X の国名表示機能に潜む プライバシー問題とは?

みなさん、こんにちは。今回は、X(旧 Twitter)が導入したアカウント保有者の国名表示機能について、イーサリアム共同創業者のヴィタリック・ブテリン氏をはじめとする仮想通貨業界の反応をお伝えします。

Xの国名表示機能に対するヴィタリック・ブテリン氏の懸念

Xのプロダクトディレクター、ニキータ・ビア氏が発表した新機能は、ユーザーの国名をアカウントに表示することで、プラットフォームの信頼性向上や情報の検証を目的としています。しかし、ヴィタリック・ブテリン氏はこの機能に対して「リスクがある」と指摘しました。特に、本人の同意なしに国名を表示し、オプトアウトの選択肢がない点にプライバシー上の問題を感じているようです。

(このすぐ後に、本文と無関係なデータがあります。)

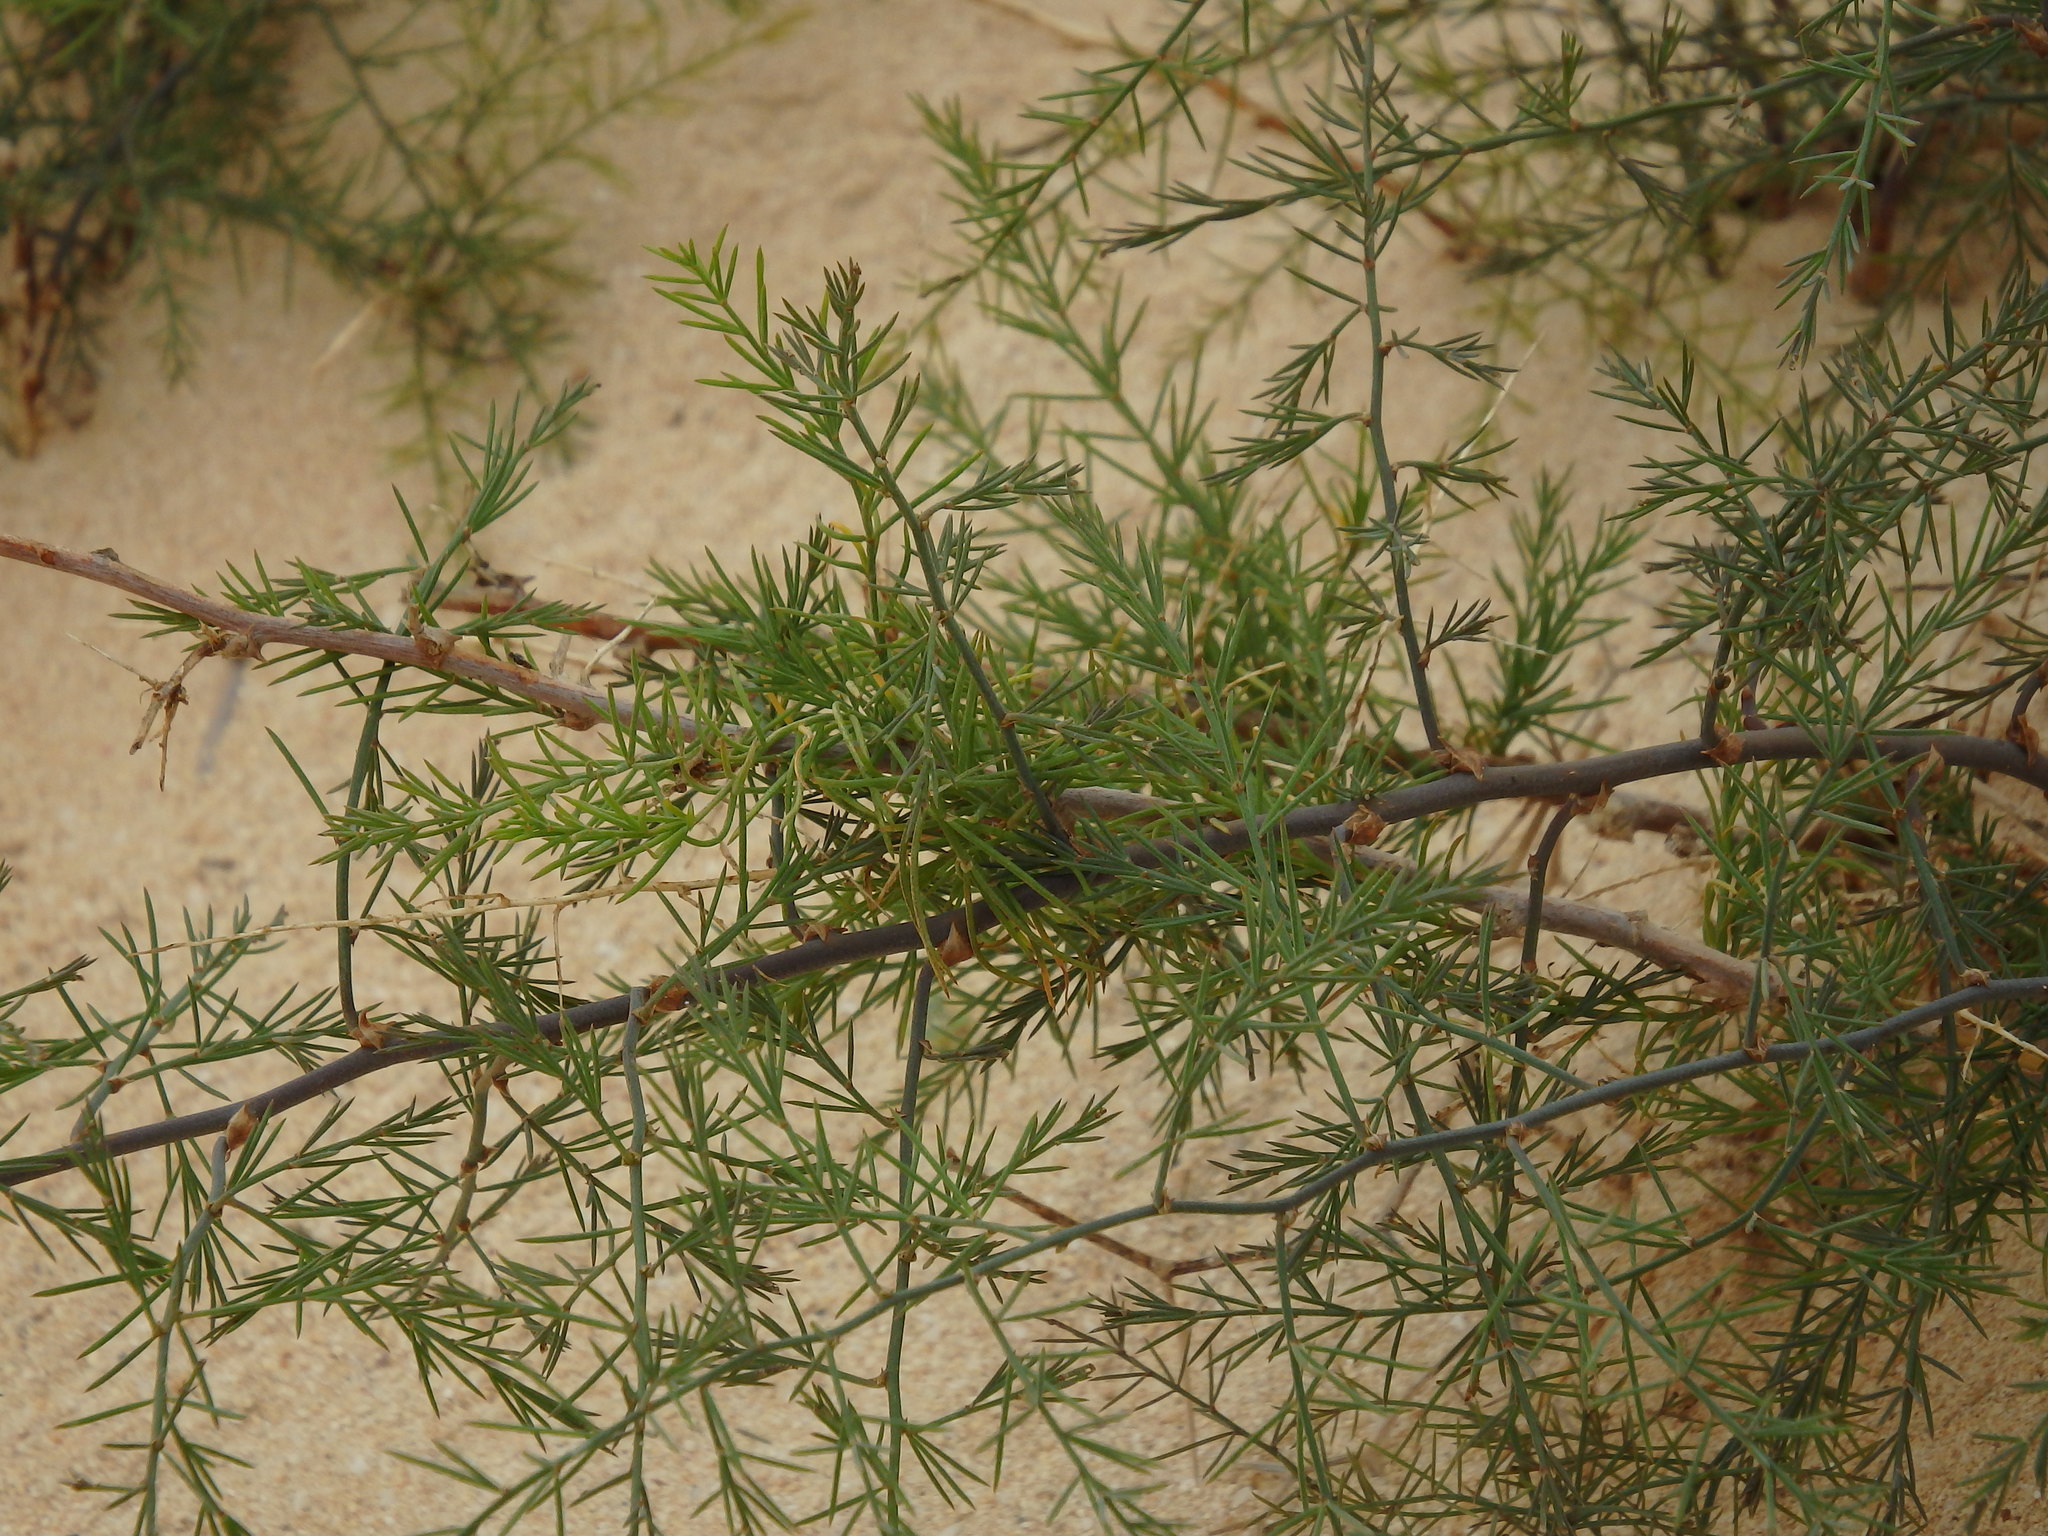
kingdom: Plantae
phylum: Tracheophyta
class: Liliopsida
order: Asparagales
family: Asparagaceae
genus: Asparagus
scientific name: Asparagus squarrosus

ブテリン氏は当初、この機能がコミュニティの意見を可視化するメリットもあると考えていましたが、実際には一部のアカウントが偽の国情報を表示する可能性や、高額資産を持つ投資家が特定されてしまうリスクを懸念しています。彼は「わずかな情報漏えいが命に関わる人もいる」と述べ、プライバシー保護の重要性を強調しました。

仮想通貨業界の他の幹部からもプライバシー懸念の声

ユニスワップ創業者のヘイデン・アダムス氏もこの機能に強く反対し、「強制的なドクシング(個人情報の暴露)は狂気だ」と表現しました。また、DeFiプラットフォームSummer.fiのCTOアンドレイ・デービッド氏も、通知なしに全ユーザーの国名を表示することに疑問を呈し、プライバシー機能は最小限の情報公開から始めるべきだと述べています。

オプトアウト方法の共有と対応策

一方で、Xのニキータ・ビア氏は、発言に罰則がある国のユーザー向けに「地域表示のみ」へ切り替えられるプライバシー設定があると説明しました。Web3コミュニティのメンバー「Langerius」氏も、設定メニューから国名表示をオフにしたり、国から地域・大陸表示に切り替えたりする方法を紹介しています。

賛成派の意見も存在

一方で、人口の多い国では国名表示が個人特定につながりにくいという意見もあります。また、仮想通貨ベンチャーキャピタリストのニック・カーター氏らは、この機能が海外ユーザーによる政治的ななりすましや介入を防ぐために必要だと主張しています。

今回のXの国名表示機能は、プライバシー保護と透明性のバランスをどう取るかが問われるテーマになりそうです。特に仮想通貨のように匿名性やプライバシーが重視される分野では、慎重な対応が求められるのかもしれませんね。引き続きウォッチしていきたいですね!